# suspend2 and X/nvidia problem [solved]

## ant-1

Hi,

I'm using suspend2-sources 2.6.15 kernel with hibernate script. Hibernation is working fine in console. But when I try to suspend from X, everything seems to run fine except the display stops at 'Doing Atomic Copy", the display is switched off but the computer itself is not. If I reboot suspend2 does not see the image (meaning it was not created fully, I guess). I suspend to swap, which is 1.5Gb large for 1Gb of memory (when I try to suspend memory usage is 270Mb and swap is not used).

I tried to set the log verbosity to 4, but no error pops up there. I suspect nvidia module to be the cause, but I emerged the latest nvidia-kernel (8178), which is supposed to work fine without a patch. So I commented it out in blacklisted modules file and run the hibernate from X, with the results listed above.

And no, SMP is not enabled in my kernel and ACPI is. I even tried with Option "NvAGP" "true" in my xorg.conf although my card is PCIE.

My computer is a Toshiba M60 laptop with GeForce Go 6600.Last edited by ant-1 on Mon May 01, 2006 9:12 pm; edited 1 time in total

----------

## colo

Software Suspend does not work with the proprietary "nvidia"-Module as of yet. Switch over to "nv", which does not suffer from this limitation(, but does not provide hardware-accelerated GLX, otoh).

----------

## chrismortimore

Once the display switches off, have you left it to see what happens?  I suspend and it does the "Writing something something", the display goes off when it starts the atomic copy, the HDD light flicks for a bit and it suspends fine.  On resume, the display stays off basically until it has finished resuming and comes back to life.

I'm using a patched version of 7174 drivers.

----------

## ant-1

Yep, I tried letting it for 30 minutes, but it never turned itself off. And after rebooting, it did not see the suspend image (I repeat that it works out of X).

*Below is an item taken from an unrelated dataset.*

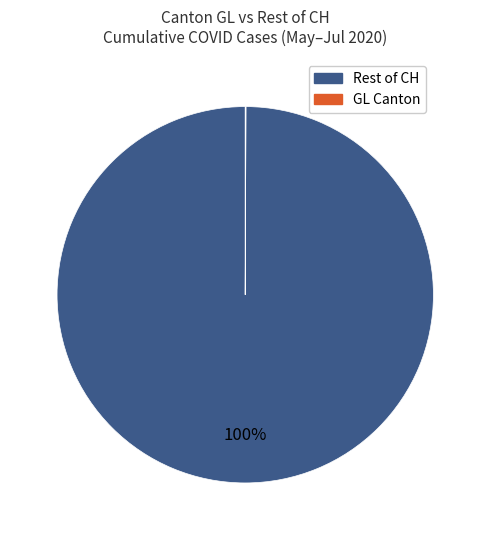

Is there any slice that represents more than half of the pie?

Yes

I tried with latest 8178 and 7676, but without patching them. I think they are already patched to work with suspend2 (at least the 8178, I found a patch in portage looking like it did the trick). But I may be wrong. Did you use gentoo driver or the one from nvidia that you patched ?

----------

## chrismortimore

I downloaded it from the nvidia site and patched and installed it manually.  If you go onto the suspend2 wiki you'll find information about how to patch it.

----------

## Octavious

i also share this same problem on a Dell Precision M70  :Sad: .

----------

## Octavious

I fixed my issue with the newest version of the nvidia-kernel (8756) and adding a "ProcSetting extra_pages_allowance 0" line in my hibernate.conf.  Hopefully this works for you guys.

----------

## ant-1

Exactly, I just solved it this way 2 days ago !

----------

## brazzmonkey

works fine here too   :Very Happy: 

----------

## manuels

Hi,

I added this option to my suspend2.conf but it still doesn't work.

I'm running version 1.0.9755-r1.

Did you change anything else?

Cheers,

Manuel

----------